## Problem to work on
From the entries below, write out exactly the lines between the line holding "tmux を勉強したって言ったら byobu ってやつを教えてもらった。" and the line holding "###所有站内信息一定要提交", inclusive, excluding any pictures.

Dataset entries:
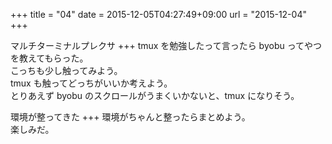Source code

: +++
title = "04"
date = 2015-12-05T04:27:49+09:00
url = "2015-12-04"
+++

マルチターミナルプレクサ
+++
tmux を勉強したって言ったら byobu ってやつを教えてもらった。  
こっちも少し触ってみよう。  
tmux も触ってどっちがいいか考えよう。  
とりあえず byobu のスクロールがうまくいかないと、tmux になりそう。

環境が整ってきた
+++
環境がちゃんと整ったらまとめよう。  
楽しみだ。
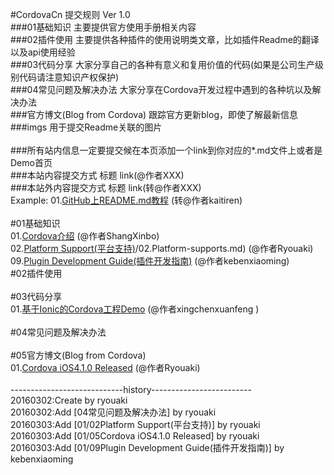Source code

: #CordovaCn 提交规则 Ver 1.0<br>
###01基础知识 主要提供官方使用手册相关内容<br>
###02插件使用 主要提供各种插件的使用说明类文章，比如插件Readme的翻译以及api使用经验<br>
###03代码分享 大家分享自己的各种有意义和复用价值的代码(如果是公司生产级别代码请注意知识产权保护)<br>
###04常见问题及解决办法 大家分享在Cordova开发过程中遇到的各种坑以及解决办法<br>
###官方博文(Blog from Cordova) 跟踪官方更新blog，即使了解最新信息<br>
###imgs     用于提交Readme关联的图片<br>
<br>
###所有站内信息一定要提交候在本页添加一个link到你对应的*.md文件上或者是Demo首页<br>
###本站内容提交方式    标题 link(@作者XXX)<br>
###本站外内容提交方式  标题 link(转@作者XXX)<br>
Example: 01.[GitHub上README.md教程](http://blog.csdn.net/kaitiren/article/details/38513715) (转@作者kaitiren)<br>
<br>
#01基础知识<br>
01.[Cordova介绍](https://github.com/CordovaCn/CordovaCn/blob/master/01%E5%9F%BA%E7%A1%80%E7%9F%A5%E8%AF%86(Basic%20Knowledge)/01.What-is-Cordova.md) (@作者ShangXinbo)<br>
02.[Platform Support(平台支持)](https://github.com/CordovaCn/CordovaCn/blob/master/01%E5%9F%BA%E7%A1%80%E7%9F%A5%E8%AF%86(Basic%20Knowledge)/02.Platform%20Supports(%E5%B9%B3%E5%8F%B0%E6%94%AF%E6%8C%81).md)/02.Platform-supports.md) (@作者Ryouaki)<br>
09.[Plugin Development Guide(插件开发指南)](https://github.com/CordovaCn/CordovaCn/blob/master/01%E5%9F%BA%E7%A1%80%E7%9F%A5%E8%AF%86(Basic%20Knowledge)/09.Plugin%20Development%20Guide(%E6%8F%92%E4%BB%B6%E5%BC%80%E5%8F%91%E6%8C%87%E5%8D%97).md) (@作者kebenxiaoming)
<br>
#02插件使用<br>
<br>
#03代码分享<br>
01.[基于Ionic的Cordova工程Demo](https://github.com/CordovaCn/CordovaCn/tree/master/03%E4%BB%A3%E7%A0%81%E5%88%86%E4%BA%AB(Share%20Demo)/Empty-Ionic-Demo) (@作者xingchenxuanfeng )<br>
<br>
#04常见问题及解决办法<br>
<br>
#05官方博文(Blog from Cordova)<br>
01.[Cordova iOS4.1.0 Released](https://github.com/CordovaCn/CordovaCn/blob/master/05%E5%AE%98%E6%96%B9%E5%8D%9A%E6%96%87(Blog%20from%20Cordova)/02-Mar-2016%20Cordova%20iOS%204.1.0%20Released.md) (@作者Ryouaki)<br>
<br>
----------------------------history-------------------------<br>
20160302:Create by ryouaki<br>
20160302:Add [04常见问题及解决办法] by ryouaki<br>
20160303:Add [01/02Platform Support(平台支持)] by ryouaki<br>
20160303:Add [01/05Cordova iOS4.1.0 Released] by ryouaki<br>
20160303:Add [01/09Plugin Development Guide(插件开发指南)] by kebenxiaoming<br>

==

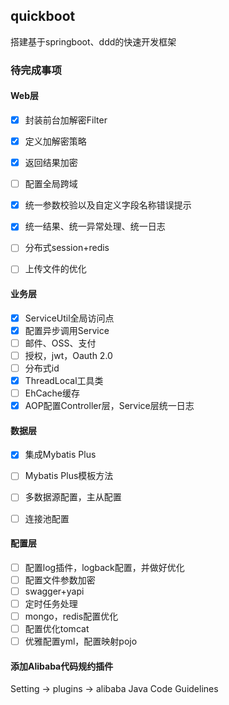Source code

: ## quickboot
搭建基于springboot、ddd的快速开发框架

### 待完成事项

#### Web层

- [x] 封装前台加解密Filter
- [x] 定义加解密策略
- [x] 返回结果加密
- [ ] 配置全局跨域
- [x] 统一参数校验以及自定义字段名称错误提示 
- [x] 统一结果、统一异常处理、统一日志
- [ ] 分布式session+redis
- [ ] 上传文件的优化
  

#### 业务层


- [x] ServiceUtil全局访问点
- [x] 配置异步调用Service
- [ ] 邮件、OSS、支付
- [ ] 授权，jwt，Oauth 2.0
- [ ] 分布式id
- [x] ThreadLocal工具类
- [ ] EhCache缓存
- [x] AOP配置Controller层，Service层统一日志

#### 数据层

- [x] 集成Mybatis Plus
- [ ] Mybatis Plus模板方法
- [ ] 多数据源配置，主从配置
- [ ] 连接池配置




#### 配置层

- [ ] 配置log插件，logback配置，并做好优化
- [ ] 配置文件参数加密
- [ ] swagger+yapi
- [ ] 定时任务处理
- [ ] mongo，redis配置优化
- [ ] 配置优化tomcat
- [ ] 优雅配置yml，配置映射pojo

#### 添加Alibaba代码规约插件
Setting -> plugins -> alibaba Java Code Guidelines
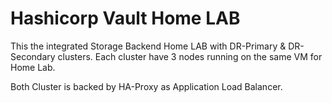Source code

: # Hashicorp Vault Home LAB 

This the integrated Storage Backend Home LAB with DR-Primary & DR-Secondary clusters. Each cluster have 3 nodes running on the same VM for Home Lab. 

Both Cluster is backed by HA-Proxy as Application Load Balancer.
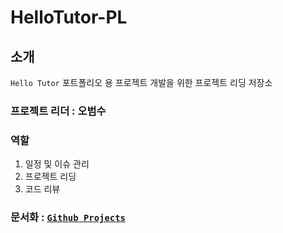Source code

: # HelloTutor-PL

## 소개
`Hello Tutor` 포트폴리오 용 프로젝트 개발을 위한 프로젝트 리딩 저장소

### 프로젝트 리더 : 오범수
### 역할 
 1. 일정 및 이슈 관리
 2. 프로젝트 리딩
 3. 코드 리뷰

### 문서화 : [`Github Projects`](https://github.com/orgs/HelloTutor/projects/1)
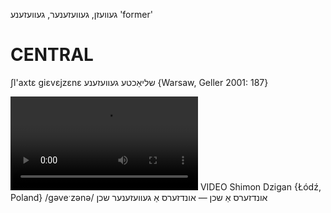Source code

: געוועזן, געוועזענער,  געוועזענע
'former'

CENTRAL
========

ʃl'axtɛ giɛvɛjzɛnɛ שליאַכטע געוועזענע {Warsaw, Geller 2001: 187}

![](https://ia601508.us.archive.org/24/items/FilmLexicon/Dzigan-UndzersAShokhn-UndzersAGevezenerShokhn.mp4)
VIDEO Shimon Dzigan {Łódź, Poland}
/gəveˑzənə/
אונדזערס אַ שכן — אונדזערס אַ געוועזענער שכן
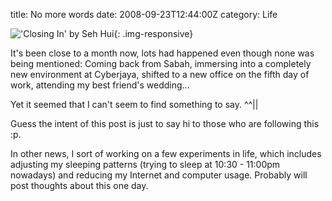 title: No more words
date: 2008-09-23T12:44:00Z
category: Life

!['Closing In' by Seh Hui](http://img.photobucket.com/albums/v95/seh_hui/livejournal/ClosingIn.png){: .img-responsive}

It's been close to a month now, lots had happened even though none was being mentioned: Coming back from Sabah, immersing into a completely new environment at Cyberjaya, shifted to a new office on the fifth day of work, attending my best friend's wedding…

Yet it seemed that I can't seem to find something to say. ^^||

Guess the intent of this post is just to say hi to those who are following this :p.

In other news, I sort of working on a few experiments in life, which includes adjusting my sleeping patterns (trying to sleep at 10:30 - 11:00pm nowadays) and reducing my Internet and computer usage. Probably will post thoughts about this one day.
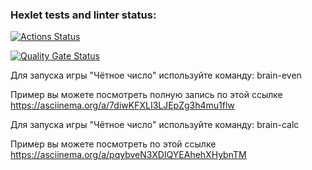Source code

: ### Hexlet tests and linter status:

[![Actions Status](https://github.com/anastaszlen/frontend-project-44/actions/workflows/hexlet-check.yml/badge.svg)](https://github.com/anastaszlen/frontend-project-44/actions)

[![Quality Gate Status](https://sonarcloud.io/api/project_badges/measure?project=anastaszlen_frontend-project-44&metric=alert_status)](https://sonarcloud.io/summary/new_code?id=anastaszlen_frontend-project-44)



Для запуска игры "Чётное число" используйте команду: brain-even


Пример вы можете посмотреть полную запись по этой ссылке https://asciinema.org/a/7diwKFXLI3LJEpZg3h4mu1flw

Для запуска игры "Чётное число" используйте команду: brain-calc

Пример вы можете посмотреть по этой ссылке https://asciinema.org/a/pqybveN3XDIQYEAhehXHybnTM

## The answer
tmux を勉強したって言ったら byobu ってやつを教えてもらった。  
こっちも少し触ってみよう。  
tmux も触ってどっちがいいか考えよう。  
とりあえず byobu のスクロールがうまくいかないと、tmux になりそう。

環境が整ってきた
+++
環境がちゃんと整ったらまとめよう。  
楽しみだ。
Source code

: #CordovaCn 提交规则 Ver 1.0<br>
###01基础知识 主要提供官方使用手册相关内容<br>
###02插件使用 主要提供各种插件的使用说明类文章，比如插件Readme的翻译以及api使用经验<br>
###03代码分享 大家分享自己的各种有意义和复用价值的代码(如果是公司生产级别代码请注意知识产权保护)<br>
###04常见问题及解决办法 大家分享在Cordova开发过程中遇到的各种坑以及解决办法<br>
###官方博文(Blog from Cordova) 跟踪官方更新blog，即使了解最新信息<br>
###imgs     用于提交Readme关联的图片<br>
<br>
###所有站内信息一定要提交候在本页添加一个link到你对应的*.md文件上或者是Demo首页<br>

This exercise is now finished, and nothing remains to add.